I was jolted by the crashing sound of a distinct force that wrenched my inner organs. I was heaved out of my seat and was about to tumble over into the one in front when I was rammed into components of steel, tin, aluminum, and glass, angrily striking objects and being hit, hurt, crumpled. At that very instant, I fell back once more into the same bus seat as someone who was altogether different.

Yet neither was the bus any longer the same bus. I could see through a blue fog from where I still sat in confusion that the driver's station plus the seats immediately behind it had disintegrated into smithereens and disappeared.

It must have been this that I had been looking for; it was what I wanted. How aware I was of what I discovered in my heart! Peace, sleep, death, time! I was both here and there, in peace and waging a bloody war, insomniac as a restless ghost and also interminably somnolent, present in an eternal night and also in time that flowed away inexorably. Consequently, I went into slow motion, just as in the movies, and rose from my seat, skirted the corpse of the young bus attendant who had migrated into the land of the dead, still holding a bottle in his hand. I went out the rear exit and stepped into the dark garden of the night.

One end of this arid and limitless garden was the asphalt highway that now lay covered with shards of glass, the other end a realm from which there was no return. I proceeded fearlessly into the velvet night, convinced that this was the halcyon land which had for weeks wafted balmy as paradise in my imagination. It was as if I were sleepwalking, but I was awake, walking but with my feet not touching the ground. Perhaps I had no feet, but perhaps I no longer remember since I was there all by myself. I was there by myself and I was myself alone, my numbed body and my consciousness. I was brimming with my own being.

I sat down somewhere next to a rock in the paradisical darkness and stretched out on the ground.

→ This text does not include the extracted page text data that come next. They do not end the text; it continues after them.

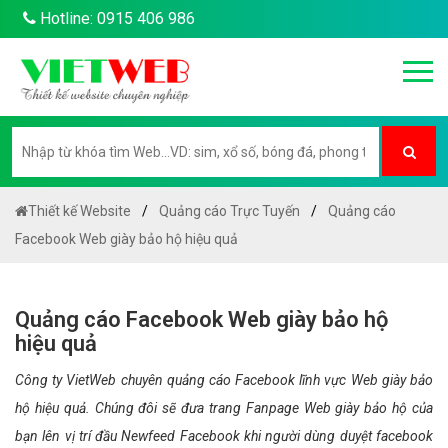
Hotline: 0915 406 986
Thiết kế Website
Quảng cáo Trực Tuyến
Quảng cáo
Facebook Web giày bảo hộ hiệu quả
Quảng cáo Facebook Web giày bảo hộ
hiệu quả
Công ty VietWeb chuyên quảng cáo Facebook lĩnh vực Web giày bảo
hộ hiệu quả. Chúng đôi sẽ đưa trang Fanpage Web giày bảo hộ của
bạn lên vị trí đầu Newfeed Facebook khi người dùng duyệt facebook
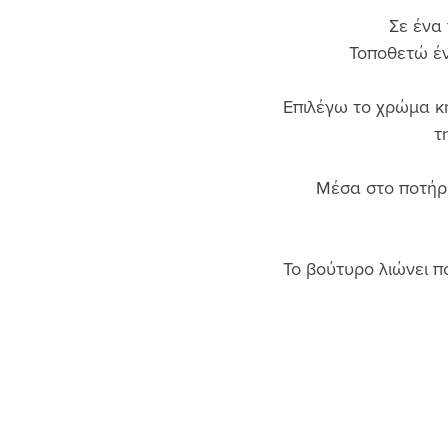
Σε ένα 
Τοποθετώ έν
Επιλέγω το χρώμα κη
τ
Μέσα στο ποτήρι
Το βούτυρο λιώνει π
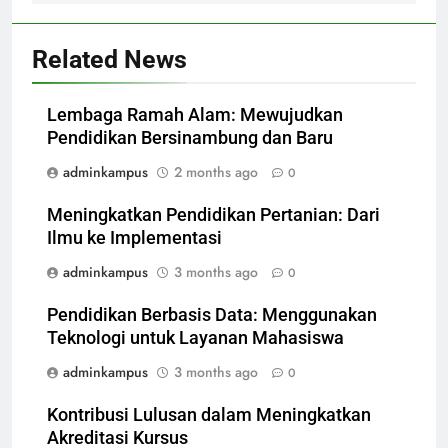
Related News
Lembaga Ramah Alam: Mewujudkan
Pendidikan Bersinambung dan Baru
adminkampus
2 months ago
0
Meningkatkan Pendidikan Pertanian: Dari
Ilmu ke Implementasi
adminkampus
3 months ago
0
Pendidikan Berbasis Data: Menggunakan
Teknologi untuk Layanan Mahasiswa
adminkampus
3 months ago
0
Kontribusi Lulusan dalam Meningkatkan
Akreditasi Kursus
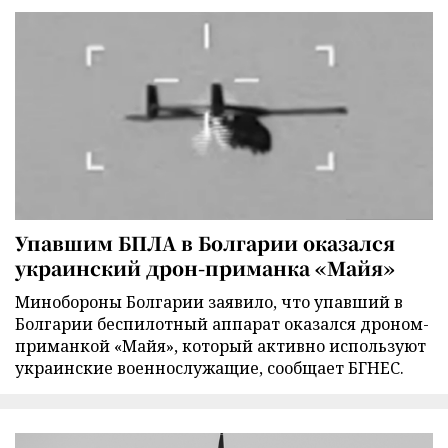
Упавшим БПЛА в Болгарии оказался
украинский дрон-приманка «Майя»
Минобороны Болгарии заявило, что упавший в
Болгарии беспилотный аппарат оказался дроном-
приманкой «Майя», который активно используют
украинские военнослужащие, сообщает БГНЕС.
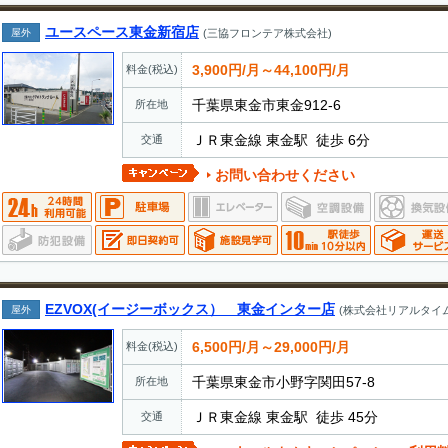
ユースペース東金新宿店
屋外
(三協フロンテア株式会社)
3,900円/月～44,100円/月
料金(税込)
千葉県東金市東金912-6
所在地
ＪＲ東金線 東金駅 徒歩 6分
交通
お問い合わせください
EZVOX(イージーボックス） 東金インター店
屋外
(株式会社リアルタイ
6,500円/月～29,000円/月
料金(税込)
千葉県東金市小野字関田57-8
所在地
ＪＲ東金線 東金駅 徒歩 45分
交通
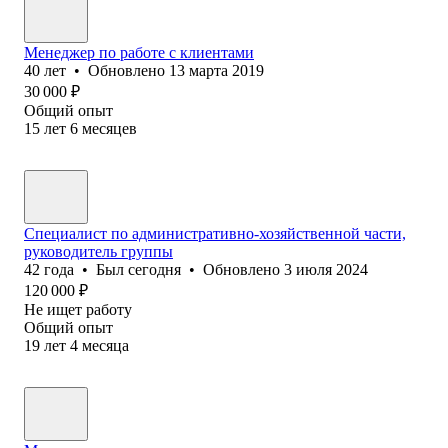
Менеджер по работе с клиентами
40
лет
•
Обновлено
13 марта 2019
30 000
₽
Общий опыт
15
лет
6
месяцев
Специалист по административно-хозяйственной части,
руководитель группы
42
года
•
Был
сегодня
•
Обновлено
3 июля 2024
120 000
₽
Не ищет работу
Общий опыт
19
лет
4
месяца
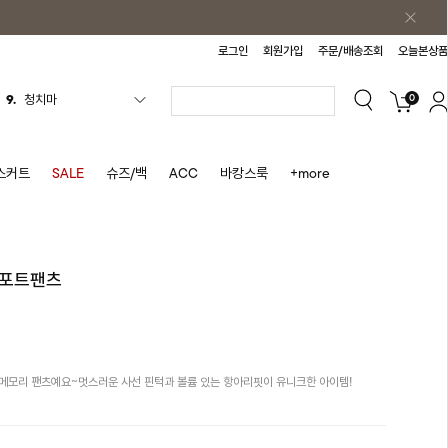
로그인
회원가입
주문/배송조회
오늘본상품
0
10.
바스락원피스
1.
원피스
2.
블라우스
스커트
SALE
슈즈/백
ACC
바캉스룩
+more
3.
나시
4.
스커트
5.
반바지
거포트팬츠
6.
여름티
7.
가디건
8.
셔츠
메모리 팬츠예요~멋스러운 사선 핀턱과 볼륨 있는 항아리핏이 유니크한 아이템!
9.
청치마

Stars here and there above me and an actual rock beside me. I touched it with longing, feeling the unbelievable pleasure of a touch that was real. Once upon a time, there was a real world where a touch was a touch, smells were smells, and sounds were sounds. Can it be, O star, that the other time has given this present time a glimpse of itself? I could see my own life in the dark. I read a book and found you. If this be death, then I am born again. I am here, in this world, a brand-new being with no memory and no past. I am like some new attractive TV star appearing in a new serial, or childishly astonished like a fugitive who sees the stars for the first time after years of being incarcerated in a dungeon. I heard the call of silence, the like of which I had never before experienced, and I kept asking: Why buses, nights, towns? Why all these roads, bridges, faces? Why solitude that like a hawk overwhelms the night? Why words that get caught in appearances? Why time that has no return? I could hear the crackling in the earth and the ticking of my watch. Time is three-dimensional silence, the book said. I said to myself: So I am to die without understanding the three dimensions in the slightest, without comprehending life, the world, and the book, without, even, seeing you once more, Janan. That was how I was talking to the stars, these brand-new stars, when a childish thought came to me childishly: I was still too much of a child to die. And feeling the warmth of the blood that trickled from my forehead down on my hands, I felt the happiness of discovering, once again, the tactual, olfactory, and visual properties of things. I regarded this world, happy and loving you, Janan.